I bit the insides of my cheeks, forcing myself not to say anything. The fire in my belly burned but I forced it to stay right there. It wasn’t going to come out in a room full of students. That would have been catastrophic. Wendy elbowed me in the ribs, letting me know that she was thinking that same thing as I was.
She had been there, the day of my burnout. She had been there the day I’d nearly set the entire forest on fire. She knew that this unfairness, this cruelty was something that triggered me. Like everyone else, I despised mean people, but I supposed it was different for all of us. Margot, the tramp across from me in the circle, seemed very satisfied with herself. She enjoyed seeing others suffer. She winked at me, and Wendy flipped her the bird. Some people enjoyed mean people, as long as the mean people weren’t mean to them. I, on the other hand, knew what it felt like to be on the receiving end of a bully’s wrath.

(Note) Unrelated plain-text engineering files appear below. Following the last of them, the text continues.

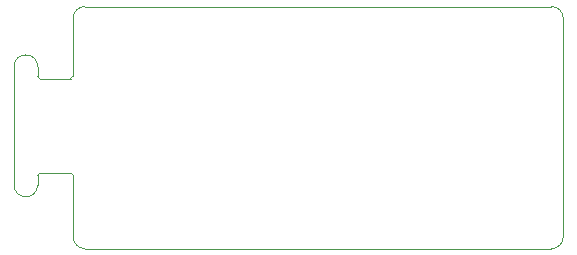
<source format=gm1>
G04 #@! TF.GenerationSoftware,KiCad,Pcbnew,(6.0.0)*
G04 #@! TF.CreationDate,2022-01-04T09:55:11+00:00*
G04 #@! TF.ProjectId,LEM_Breakout_Board,4c454d5f-4272-4656-916b-6f75745f426f,rev?*
G04 #@! TF.SameCoordinates,Original*
G04 #@! TF.FileFunction,Profile,NP*
%FSLAX46Y46*%
G04 Gerber Fmt 4.6, Leading zero omitted, Abs format (unit mm)*
G04 Created by KiCad (PCBNEW (6.0.0)) date 2022-01-04 09:55:11*
%MOMM*%
%LPD*%
G01*
G04 APERTURE LIST*
G04 #@! TA.AperFunction,Profile*
%ADD10C,0.050000*%
G04 #@! TD*
G04 APERTURE END LIST*
D10*
X111900000Y-89720000D02*
X111900000Y-94620000D01*
X153400000Y-89720000D02*
X153400000Y-108220000D01*
X152400000Y-109220000D02*
X112900000Y-109220000D01*
X109100000Y-102820000D02*
X110900000Y-102820000D01*
X109100000Y-102820000D02*
G75*
G03*
X108900000Y-103020000I1J-200001D01*
G01*
X111700000Y-94820000D02*
G75*
G03*
X111900000Y-94620000I-1J200001D01*
G01*
X108900000Y-94620000D02*
G75*
G03*
X109100000Y-94820000I200001J1D01*
G01*
X111900000Y-103020000D02*
G75*
G03*
X111700000Y-102820000I-200001J-1D01*
G01*
X110900000Y-102820000D02*
X111700000Y-102820000D01*
X106900000Y-93820000D02*
X106900000Y-103820000D01*
X108900000Y-103820000D02*
X108900000Y-103020000D01*
X108900000Y-93820000D02*
G75*
G03*
X106900000Y-93820000I-1000000J0D01*
G01*
X106900000Y-103820000D02*
G75*
G03*
X108900000Y-103820000I1000000J0D01*
G01*
X108900000Y-94620000D02*
X108900000Y-93820000D01*
X111700000Y-94820000D02*
X109100000Y-94820000D01*
X152400000Y-109220000D02*
G75*
G03*
X153400000Y-108220000I1J999999D01*
G01*
X111900000Y-103020000D02*
X111900000Y-108220000D01*
X152400000Y-88720000D02*
X112900000Y-88720000D01*
X111900000Y-108220000D02*
G75*
G03*
X112900000Y-109220000I999999J-1D01*
G01*
X112900000Y-88720000D02*
G75*
G03*
X111900000Y-89720000I-1J-999999D01*
G01*
X153400000Y-89720000D02*
G75*
G03*
X152400000Y-88720000I-999999J1D01*
G01*
M02*

</source>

I knew the anxiety; I knew the humiliation. And I couldn’t bear seeing anyone else in that situation.
“That’s what I thought,” she said, smiling as if she was actually proud of her childish behavior. I could never understand that; people who became teachers who didn’t actually enjoy teaching.
They went out of their way to make the students’ lives miserable, and for what? We already hated school. No sane-minded person would actually enjoy school more than having free time, so why did they have to make it extra horrible? Why did they feel the need to terrorize kids that were a third of their ages? Perhaps they felt small, lonely, and powerless. Perhaps picking on people who couldn’t defend themselves gave them a thrill. It was cowardly and weak.